[OT] Stackless fibers/coroutines
Chris Wright via Digitalmars-d
digitalmars-d at puremagic.com
Sat Sep 24 18:14:29 PDT 2016
On Sat, 24 Sep 2016 11:49:24 -0400, Nick Sabalausky wrote:
> My understanding is that C#'s coroutines, under the hood, work the same
> way as C's Protothreads library:
You mean async/await, which is a compiler-provided CPS transformation on
top of the Task API.
There was a coroutine library for Mono, based on Mono.Tasklets, but I
haven't been able to get Mono.Tasklets to work without segfaulting the
last couple times I tried.
> First, only C#'s coroutines can yield, not regular functions called by a
> coroutine.
Because it's the continuation passing style, not a full thread of
execution.

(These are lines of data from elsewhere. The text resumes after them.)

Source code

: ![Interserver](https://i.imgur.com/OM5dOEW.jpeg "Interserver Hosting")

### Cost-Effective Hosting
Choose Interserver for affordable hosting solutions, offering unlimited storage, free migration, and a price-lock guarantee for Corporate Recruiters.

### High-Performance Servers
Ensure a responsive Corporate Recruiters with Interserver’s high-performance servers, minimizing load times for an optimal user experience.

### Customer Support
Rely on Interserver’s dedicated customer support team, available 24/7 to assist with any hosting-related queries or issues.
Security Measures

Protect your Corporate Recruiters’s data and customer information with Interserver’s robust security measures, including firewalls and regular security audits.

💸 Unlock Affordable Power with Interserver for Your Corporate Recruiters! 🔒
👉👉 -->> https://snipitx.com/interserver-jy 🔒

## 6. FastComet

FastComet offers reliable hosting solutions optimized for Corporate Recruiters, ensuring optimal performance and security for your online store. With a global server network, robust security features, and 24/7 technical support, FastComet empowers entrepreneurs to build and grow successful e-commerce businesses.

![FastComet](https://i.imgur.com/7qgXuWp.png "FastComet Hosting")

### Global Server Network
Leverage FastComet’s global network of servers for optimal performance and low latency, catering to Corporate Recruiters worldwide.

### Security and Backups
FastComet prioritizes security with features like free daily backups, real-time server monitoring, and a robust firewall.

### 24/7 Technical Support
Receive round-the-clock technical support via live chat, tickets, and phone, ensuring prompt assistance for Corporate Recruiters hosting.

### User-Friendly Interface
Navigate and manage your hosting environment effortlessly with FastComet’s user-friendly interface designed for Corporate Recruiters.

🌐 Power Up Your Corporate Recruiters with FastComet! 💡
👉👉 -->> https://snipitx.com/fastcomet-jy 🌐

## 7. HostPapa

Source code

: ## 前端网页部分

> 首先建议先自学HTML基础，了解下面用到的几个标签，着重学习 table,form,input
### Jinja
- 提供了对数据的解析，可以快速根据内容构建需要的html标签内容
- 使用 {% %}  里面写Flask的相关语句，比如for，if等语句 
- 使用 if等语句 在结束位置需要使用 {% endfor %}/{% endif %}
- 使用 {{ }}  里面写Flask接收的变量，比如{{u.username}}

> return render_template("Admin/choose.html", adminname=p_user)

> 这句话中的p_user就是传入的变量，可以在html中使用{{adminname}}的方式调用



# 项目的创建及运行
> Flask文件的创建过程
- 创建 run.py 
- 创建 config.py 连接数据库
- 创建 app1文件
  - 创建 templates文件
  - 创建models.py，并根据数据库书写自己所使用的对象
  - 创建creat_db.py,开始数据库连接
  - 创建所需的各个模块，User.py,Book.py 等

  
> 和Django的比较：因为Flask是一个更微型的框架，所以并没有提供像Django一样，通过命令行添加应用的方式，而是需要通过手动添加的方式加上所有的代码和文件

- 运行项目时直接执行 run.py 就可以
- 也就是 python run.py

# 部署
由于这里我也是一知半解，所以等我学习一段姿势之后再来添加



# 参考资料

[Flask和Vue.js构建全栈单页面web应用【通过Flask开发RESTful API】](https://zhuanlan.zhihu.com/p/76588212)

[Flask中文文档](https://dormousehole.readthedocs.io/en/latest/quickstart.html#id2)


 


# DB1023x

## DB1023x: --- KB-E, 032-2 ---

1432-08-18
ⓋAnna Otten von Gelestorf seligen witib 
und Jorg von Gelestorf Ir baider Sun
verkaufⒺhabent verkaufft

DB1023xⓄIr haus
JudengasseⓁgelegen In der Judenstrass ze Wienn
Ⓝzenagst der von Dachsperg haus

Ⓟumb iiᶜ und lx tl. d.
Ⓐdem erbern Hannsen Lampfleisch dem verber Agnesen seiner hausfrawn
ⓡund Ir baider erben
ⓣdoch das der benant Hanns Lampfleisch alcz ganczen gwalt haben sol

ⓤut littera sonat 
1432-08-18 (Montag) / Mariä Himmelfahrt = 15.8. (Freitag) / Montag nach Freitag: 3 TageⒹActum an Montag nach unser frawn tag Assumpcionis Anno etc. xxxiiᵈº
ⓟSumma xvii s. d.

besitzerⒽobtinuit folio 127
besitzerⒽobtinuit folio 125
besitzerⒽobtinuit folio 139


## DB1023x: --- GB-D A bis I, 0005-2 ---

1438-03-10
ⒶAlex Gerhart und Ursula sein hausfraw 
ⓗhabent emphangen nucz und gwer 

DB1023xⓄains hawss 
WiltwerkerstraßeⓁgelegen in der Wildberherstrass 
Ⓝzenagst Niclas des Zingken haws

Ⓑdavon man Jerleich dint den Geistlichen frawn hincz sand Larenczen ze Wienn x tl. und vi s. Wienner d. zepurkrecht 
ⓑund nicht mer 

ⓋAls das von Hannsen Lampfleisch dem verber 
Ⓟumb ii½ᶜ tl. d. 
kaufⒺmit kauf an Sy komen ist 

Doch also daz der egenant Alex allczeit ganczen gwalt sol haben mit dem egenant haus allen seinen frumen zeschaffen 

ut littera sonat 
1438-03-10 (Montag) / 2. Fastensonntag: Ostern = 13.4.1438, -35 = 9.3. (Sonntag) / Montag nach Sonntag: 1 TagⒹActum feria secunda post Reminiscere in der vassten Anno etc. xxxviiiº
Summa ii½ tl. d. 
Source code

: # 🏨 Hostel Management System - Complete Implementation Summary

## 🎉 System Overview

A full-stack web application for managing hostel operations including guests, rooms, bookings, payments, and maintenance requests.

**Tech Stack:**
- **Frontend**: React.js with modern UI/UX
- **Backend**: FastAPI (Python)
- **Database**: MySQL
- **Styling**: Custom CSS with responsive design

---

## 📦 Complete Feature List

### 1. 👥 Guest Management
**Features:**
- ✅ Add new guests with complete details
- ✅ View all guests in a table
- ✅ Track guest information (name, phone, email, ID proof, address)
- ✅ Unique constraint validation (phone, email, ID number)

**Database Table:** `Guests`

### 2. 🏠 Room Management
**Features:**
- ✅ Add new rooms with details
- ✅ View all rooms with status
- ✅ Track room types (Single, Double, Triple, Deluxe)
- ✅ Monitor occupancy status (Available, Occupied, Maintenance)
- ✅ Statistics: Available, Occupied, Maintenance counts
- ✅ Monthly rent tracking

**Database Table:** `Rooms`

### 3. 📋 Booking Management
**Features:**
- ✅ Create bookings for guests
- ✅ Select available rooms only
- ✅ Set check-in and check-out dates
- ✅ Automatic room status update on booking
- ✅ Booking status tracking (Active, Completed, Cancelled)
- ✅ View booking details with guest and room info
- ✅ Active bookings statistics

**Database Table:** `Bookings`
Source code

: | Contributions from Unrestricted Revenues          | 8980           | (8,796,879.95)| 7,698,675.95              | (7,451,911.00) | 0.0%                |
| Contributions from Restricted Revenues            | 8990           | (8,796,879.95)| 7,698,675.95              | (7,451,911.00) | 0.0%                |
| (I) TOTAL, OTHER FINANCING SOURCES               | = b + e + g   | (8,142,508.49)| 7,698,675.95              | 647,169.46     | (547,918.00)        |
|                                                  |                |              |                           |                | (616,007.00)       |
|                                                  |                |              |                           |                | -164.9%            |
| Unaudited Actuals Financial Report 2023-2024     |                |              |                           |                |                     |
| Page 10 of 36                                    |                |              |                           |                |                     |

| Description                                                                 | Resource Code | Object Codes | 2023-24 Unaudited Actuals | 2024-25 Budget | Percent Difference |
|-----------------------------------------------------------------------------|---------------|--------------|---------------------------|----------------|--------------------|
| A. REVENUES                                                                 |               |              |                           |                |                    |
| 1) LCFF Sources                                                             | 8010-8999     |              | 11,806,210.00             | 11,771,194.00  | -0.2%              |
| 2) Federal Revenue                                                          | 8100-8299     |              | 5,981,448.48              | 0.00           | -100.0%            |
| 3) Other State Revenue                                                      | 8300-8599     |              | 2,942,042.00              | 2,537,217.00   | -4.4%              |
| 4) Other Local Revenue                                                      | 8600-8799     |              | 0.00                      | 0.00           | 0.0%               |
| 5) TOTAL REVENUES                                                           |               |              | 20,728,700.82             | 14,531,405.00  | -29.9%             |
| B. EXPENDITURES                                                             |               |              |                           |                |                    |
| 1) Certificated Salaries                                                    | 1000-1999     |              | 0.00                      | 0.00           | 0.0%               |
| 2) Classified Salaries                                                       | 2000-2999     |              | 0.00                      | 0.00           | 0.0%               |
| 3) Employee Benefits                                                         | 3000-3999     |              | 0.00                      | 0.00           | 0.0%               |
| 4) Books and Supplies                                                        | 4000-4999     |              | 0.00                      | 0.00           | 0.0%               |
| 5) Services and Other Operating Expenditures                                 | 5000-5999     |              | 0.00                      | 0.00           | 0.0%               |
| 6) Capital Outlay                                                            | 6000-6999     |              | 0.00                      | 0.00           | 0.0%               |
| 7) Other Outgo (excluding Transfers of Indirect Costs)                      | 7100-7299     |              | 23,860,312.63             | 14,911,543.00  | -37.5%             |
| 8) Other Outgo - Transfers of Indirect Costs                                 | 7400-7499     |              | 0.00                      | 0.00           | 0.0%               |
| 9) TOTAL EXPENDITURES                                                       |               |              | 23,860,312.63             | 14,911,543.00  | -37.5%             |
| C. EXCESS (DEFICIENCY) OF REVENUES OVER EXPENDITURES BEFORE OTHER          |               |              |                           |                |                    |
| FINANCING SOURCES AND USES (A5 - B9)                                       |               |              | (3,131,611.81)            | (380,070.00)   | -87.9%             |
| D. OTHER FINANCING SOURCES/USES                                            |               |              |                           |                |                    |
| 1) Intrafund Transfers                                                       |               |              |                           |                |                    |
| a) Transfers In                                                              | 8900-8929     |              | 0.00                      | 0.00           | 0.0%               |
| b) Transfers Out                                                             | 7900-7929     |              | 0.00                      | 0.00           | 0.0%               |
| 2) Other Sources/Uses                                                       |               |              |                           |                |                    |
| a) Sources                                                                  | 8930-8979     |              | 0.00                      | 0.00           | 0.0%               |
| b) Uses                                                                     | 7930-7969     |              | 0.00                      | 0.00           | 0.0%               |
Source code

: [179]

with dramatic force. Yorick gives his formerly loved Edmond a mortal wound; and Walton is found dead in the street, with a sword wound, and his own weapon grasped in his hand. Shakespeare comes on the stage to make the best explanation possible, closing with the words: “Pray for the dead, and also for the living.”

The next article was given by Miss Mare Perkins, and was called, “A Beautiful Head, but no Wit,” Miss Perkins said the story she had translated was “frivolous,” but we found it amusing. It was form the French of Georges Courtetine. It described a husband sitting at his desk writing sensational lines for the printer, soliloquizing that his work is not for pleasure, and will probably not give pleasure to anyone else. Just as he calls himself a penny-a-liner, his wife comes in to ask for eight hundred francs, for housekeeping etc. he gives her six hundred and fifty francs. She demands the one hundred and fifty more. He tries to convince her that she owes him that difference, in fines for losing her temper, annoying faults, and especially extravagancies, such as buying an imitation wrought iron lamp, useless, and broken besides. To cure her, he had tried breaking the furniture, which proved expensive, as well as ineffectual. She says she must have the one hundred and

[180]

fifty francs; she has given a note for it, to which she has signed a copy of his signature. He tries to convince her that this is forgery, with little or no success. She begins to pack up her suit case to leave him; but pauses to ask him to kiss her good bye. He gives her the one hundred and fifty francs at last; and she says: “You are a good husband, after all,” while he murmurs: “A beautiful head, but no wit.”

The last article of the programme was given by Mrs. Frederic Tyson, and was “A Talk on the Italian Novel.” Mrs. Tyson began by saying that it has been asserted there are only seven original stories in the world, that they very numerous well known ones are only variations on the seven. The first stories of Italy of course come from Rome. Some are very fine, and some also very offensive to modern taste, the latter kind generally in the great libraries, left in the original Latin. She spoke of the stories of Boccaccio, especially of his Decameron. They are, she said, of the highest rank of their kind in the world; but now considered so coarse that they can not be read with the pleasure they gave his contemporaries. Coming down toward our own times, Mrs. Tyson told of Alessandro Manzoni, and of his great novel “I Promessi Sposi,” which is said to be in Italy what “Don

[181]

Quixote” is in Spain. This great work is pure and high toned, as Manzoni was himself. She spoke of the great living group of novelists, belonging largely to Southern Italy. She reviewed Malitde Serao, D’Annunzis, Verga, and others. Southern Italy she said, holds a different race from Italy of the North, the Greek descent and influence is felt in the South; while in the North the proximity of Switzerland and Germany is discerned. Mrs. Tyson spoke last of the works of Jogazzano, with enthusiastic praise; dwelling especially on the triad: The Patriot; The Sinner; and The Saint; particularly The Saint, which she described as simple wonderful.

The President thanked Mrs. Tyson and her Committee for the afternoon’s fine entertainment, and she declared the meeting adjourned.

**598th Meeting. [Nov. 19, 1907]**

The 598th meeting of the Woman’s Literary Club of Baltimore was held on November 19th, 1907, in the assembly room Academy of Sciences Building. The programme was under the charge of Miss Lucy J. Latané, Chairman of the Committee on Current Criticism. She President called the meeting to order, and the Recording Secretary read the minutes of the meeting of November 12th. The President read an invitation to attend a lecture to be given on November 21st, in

That makes it moderately painful to use under normal
circumstances and entirely unsuitable in other cases.
For instance, I've got a project that involves simulating a large number
of actors (several thousand at a minimum) within a world. If I used CPS,
it would be a bit painful. I'd have to keep remembering which functions
are asynchronous and which are synchronous. If I needed to turn a
function asynchronous, it changes how I call it, and that effect can
ripple up.
And that's a maintenance problem, but at least I have a type system to
help out.
I also need a scripting system, which will no doubt be weakly typed
(ECMAScript, perhaps), and coordinating those changes there would be a
much higher cost.
I also want to support people writing scripts who are not cautious about
writing those scripts, who don't appreciate the technical innards that I
implemented, and who will write scripts that occasionally misbehave. I
want to make a pit of success for them and hopefully ensure that their
scripts won't typically misbehave too badly.
So the CPS transformation model is a nonstarter for me, manual or
partially automated.
> But about implementing it in D:
>
> I'm not so sure that's realistic right now.
Look at Node.js and Vert.x. It's not a barrier to the market to force
programmers to manually execute the CPS transformation.
Fibers are more convenient. They also have a large, upfront cost, but
they have the advantage of treating the stack like a stack. It breaks
fewer assumptions about performance.
Go's multitasking is a middle ground -- it has stacks that can shrink and
grow, but the cost is a check for the stack bottom at every function call.